A growing number of vehicles are meeting or surpassing federal fuel economy standards, though improvements to cars outpace those to trucks, according to a new analysis by the Consumer Federation of America.
The progress means automakers are on track to meet a federal target that doubles fuel efficiency in 2025 from 2012, according to the report.
“American consumers are enjoying a wide range of fuel-efficient cars in every single class,” said Jack Gillis, director of public affairs for CFA.
The rules, set by U.S. EPA and the National Highway Traffic Safety Administration, require automakers to meet year-over-year hikes in fuel efficiency in different vehicle-size categories. The government will decide whether to change the standards after a lengthy review process starting this year, sparking considerable anticipation among carmakers. The industry has consistently met the standards since they began decades ago and were tightened by President Obama in 2012.
Because the rules set an average target, automakers can sell a mix of cars below and above the standard. For the third year in a row, more than half of the vehicles available had a window sticker rating of at least 23 mpg. The window sticker rating differs from the corporate average fuel economy (CAFE) rating, but that is about equivalent to this year’s requirement, according to the report.
“The good news is our analysis of current fuel economy across the U.S. fleet shows that manufacturers are complying with and exceeding CAFE requirements,” said Gillis.
CFA’s analysis tracked the fuel economy of the nearly 1,100 vehicles available on the market, not sales. The average window-sticker fuel economy of vehicles actually sold has hovered around 25.3 mpg since early 2014, with a slight dip late last year, according to the University of Michigan’s Transportation Research Institute.
Automakers “have introduced energy-efficient vehicles as fast as possible, so [they] are ahead in meeting government standards for now, but steeper targets lie ahead,” said trade group Alliance of Automobile Manufacturers.
A good way to judge whether that compliance will continue in the future is by looking at new models, said Gillis.

> **Extracted entries**:
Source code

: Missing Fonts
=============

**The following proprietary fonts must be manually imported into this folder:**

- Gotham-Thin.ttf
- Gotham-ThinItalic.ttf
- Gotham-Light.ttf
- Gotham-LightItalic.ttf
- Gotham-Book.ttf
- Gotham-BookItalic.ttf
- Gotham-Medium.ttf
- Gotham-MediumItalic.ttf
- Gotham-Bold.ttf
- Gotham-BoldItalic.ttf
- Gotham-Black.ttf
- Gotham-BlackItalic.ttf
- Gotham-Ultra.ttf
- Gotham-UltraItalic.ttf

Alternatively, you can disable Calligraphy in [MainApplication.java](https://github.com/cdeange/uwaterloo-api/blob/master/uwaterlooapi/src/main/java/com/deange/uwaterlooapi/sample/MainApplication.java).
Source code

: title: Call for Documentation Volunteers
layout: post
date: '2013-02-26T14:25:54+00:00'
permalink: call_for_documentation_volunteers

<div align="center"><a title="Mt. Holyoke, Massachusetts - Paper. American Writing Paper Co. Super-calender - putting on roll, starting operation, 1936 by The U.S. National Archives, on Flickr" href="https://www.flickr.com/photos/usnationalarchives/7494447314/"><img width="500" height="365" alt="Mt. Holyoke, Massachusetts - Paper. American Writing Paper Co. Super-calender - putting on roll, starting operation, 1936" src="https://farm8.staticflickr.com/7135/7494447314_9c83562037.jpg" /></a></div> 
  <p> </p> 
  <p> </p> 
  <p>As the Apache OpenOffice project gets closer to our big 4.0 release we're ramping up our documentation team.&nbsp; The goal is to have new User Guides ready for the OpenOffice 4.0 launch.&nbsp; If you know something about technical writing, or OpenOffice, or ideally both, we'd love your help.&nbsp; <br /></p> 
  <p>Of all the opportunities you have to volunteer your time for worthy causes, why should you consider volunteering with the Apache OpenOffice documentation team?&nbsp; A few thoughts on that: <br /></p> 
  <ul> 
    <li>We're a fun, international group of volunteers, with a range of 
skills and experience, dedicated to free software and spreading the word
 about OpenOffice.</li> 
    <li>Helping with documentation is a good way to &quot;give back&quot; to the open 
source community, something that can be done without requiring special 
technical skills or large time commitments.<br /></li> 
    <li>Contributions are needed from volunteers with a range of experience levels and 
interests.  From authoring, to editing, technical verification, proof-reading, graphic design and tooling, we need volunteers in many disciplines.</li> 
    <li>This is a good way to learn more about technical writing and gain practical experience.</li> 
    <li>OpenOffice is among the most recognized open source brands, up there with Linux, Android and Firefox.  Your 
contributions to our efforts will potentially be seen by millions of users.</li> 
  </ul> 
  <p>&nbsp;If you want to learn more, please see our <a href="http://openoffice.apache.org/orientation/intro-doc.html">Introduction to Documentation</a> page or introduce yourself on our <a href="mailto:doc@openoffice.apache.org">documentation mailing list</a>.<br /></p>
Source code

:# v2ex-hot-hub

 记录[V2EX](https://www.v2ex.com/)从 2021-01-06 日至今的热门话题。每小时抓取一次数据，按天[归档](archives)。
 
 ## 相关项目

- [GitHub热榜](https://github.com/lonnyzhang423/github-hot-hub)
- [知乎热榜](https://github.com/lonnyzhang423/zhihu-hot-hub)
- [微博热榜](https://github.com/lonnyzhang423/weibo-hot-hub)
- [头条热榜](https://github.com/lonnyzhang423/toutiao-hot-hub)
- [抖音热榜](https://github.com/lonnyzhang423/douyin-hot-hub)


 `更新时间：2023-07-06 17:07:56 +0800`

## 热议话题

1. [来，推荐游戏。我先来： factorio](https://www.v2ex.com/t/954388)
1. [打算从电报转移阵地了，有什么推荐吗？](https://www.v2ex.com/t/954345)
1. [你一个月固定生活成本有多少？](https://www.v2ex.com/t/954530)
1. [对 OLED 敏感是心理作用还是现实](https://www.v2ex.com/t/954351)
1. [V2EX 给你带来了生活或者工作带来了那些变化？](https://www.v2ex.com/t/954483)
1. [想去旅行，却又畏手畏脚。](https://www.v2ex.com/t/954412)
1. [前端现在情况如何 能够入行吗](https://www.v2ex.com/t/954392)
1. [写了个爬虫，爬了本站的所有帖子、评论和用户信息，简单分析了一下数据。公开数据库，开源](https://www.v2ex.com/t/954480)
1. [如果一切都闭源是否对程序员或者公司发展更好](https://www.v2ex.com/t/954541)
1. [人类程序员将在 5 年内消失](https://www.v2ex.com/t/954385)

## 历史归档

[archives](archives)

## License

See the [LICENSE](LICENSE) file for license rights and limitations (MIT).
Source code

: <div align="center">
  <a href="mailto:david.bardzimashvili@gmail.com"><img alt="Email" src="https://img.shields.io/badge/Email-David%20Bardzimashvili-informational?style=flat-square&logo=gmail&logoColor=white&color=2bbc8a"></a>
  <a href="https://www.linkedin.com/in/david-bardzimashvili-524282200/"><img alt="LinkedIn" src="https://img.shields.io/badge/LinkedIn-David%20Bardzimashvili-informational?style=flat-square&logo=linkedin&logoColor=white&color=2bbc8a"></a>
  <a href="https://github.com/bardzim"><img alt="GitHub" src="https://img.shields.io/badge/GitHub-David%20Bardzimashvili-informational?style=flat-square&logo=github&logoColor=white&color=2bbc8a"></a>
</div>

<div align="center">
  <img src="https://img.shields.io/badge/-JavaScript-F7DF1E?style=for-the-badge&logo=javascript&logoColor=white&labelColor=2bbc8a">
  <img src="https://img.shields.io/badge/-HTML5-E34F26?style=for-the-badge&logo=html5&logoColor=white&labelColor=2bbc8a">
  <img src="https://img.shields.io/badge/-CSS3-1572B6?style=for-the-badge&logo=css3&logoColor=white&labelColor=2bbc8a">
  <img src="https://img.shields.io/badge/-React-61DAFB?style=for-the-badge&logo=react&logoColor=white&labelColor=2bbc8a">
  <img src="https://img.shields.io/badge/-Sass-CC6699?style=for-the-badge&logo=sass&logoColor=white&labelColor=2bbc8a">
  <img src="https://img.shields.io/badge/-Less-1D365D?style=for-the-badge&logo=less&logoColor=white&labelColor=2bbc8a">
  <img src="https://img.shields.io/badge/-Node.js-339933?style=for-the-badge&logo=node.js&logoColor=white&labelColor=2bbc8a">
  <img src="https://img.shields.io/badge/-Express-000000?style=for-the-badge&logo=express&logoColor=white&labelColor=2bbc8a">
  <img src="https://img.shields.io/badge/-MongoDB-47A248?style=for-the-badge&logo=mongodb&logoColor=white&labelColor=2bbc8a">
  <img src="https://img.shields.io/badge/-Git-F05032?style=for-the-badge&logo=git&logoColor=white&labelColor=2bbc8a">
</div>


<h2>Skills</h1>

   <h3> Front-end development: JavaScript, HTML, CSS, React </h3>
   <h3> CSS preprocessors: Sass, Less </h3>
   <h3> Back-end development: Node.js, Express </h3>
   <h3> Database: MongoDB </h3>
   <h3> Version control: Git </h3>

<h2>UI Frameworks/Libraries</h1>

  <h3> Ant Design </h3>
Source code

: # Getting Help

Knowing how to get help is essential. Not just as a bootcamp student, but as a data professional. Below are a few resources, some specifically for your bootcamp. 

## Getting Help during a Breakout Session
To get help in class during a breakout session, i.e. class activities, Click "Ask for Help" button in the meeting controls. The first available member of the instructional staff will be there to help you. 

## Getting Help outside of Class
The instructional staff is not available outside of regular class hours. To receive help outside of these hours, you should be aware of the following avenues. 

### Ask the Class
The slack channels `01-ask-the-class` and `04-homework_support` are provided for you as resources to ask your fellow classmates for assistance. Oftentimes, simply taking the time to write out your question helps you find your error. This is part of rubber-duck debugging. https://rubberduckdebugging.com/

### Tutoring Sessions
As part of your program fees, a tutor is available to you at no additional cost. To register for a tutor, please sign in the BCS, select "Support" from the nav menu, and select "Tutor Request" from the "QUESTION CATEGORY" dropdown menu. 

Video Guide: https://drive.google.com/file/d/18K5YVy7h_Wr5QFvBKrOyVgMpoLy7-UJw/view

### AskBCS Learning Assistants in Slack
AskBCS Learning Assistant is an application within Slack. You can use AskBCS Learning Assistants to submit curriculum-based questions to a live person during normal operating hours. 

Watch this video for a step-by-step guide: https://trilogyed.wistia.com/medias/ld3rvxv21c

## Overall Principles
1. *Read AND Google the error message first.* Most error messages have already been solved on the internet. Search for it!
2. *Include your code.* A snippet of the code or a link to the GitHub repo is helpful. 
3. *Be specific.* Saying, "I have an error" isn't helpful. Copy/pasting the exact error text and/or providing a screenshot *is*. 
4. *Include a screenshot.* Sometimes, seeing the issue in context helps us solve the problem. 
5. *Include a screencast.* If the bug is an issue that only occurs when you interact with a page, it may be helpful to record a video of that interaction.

> **Exercise instructions**:
**A.** Write out the passage of the fuel economy article from "Because the rules" to "requirement, according to the report.".
**B.** Answer these questions using the fuel economy article:
(i) About how many vehicles did the Consumer Federation of America's analysis track?
(ii) Which two agencies set the fuel economy rules?
(iii) Around what average window-sticker fuel economy have vehicles actually sold stayed since early 2014?

> **Solutions below**:
**A.**
Because the rules set an average target, automakers can sell a mix of cars below and above the standard. For the third year in a row, more than half of the vehicles available had a window sticker rating of at least 23 mpg. The window sticker rating differs from the corporate average fuel economy (CAFE) rating, but that is about equivalent to this year’s requirement, according to the report.

**B.**
(i) Nearly 1,100 vehicles.
(ii) U.S. EPA and the National Highway Traffic Safety Administration.
(iii) Around 25.3 mpg.